While the return of Gasol has been credited the most for turning the season around and getting them back to their old snarling defensive ways, the Grizzlies are also are somewhat different and better on the offensive end. Memphis still ranks dead last in 3-point shots attempted and made, but the Grizzlies’ success rate from behind the arc (35.6) has crept closer to the middle of the pack (18th). Their overall field goal percentage (46.3) ranks eighth, making offense less of the teeth-gnashing affair it has been. The additions of Mike Miller, Courtney Lee and Jon Leuer have provided much needed outside shooting and given Conley more options to direct the ball. Miller hit three key jumpers, including a pair of 3-pointers, in the comeback at Utah.
And then there is Conley, who continues to get overlooked among a crowded Western Conference crop of point guards when the spots on the All-Star teams are handed out. He’s upped his scoring to a career-best 17.1 points as he continues to hand out an average half dozen assists each game. His PER (20.1) is just outside the top 25 in the league.
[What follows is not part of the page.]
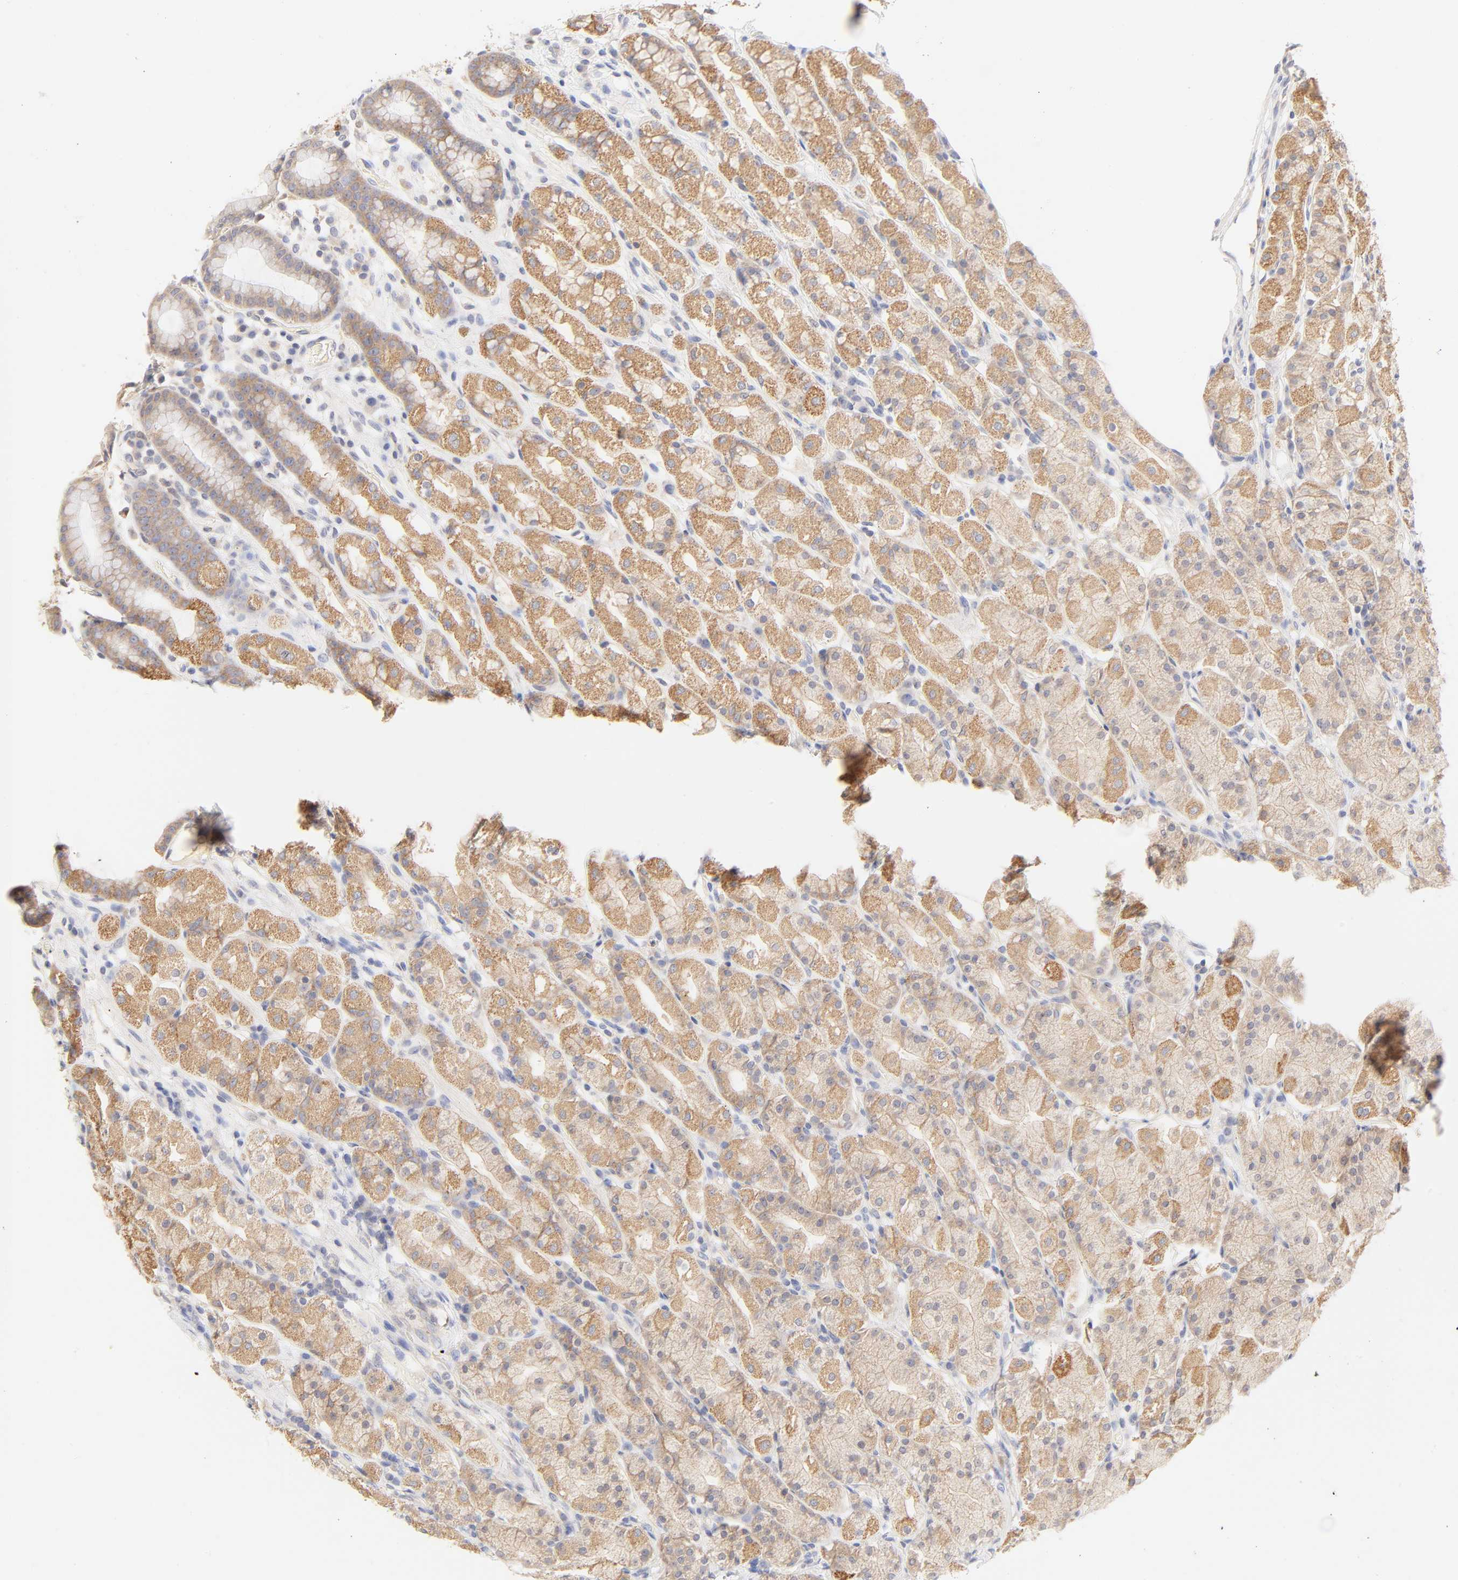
{"staining": {"intensity": "moderate", "quantity": "25%-75%", "location": "cytoplasmic/membranous"}, "tissue": "stomach", "cell_type": "Glandular cells", "image_type": "normal", "snomed": [{"axis": "morphology", "description": "Normal tissue, NOS"}, {"axis": "topography", "description": "Stomach, upper"}], "caption": "High-magnification brightfield microscopy of unremarkable stomach stained with DAB (brown) and counterstained with hematoxylin (blue). glandular cells exhibit moderate cytoplasmic/membranous staining is present in about25%-75% of cells.", "gene": "MTERF2", "patient": {"sex": "male", "age": 68}}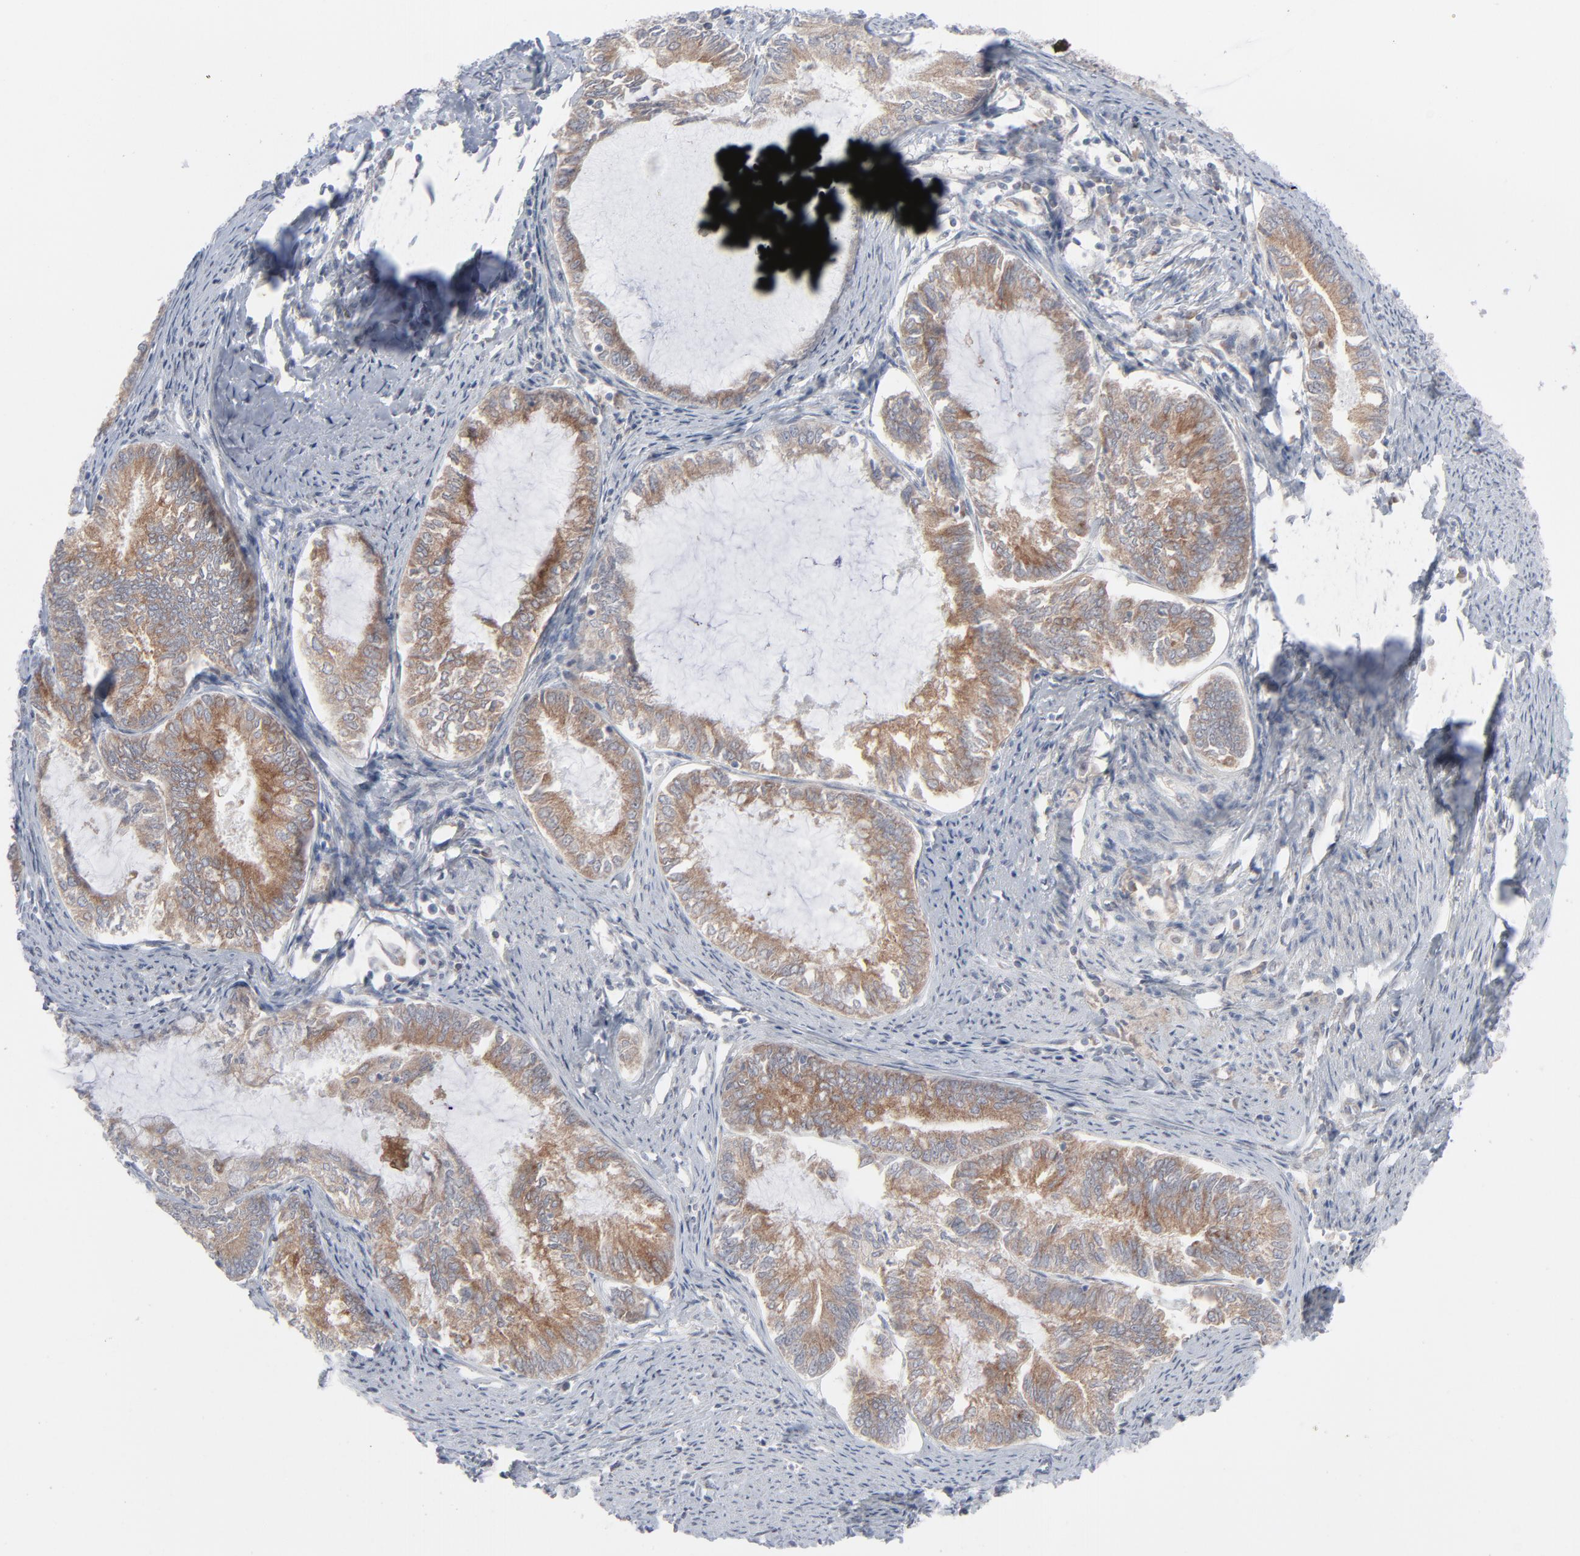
{"staining": {"intensity": "moderate", "quantity": ">75%", "location": "cytoplasmic/membranous"}, "tissue": "endometrial cancer", "cell_type": "Tumor cells", "image_type": "cancer", "snomed": [{"axis": "morphology", "description": "Adenocarcinoma, NOS"}, {"axis": "topography", "description": "Endometrium"}], "caption": "Immunohistochemistry of human adenocarcinoma (endometrial) reveals medium levels of moderate cytoplasmic/membranous positivity in approximately >75% of tumor cells.", "gene": "KDSR", "patient": {"sex": "female", "age": 86}}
He’s grown steadily through seven NBA seasons to become a veteran leader of an offense and concentrating less on making steals to play solid team defense at the other end.
Toss in a bench that also has Ed Davis and Kosta Koufos and the Grizzlies have a deeper, more balanced roster than even the team that went on the long playoff run a year ago.
For a season that could have gone over the edge, the Grizzlies have pulled themselves back up to the level of real threat in the playoffs to one of the so-called elite teams at the top.
“This is a crucial stretch of the season,” said Randolph at the start of the trip. “These five games can determine where we end up.”
And which team in the West gets a big and unexpected headache in the first round.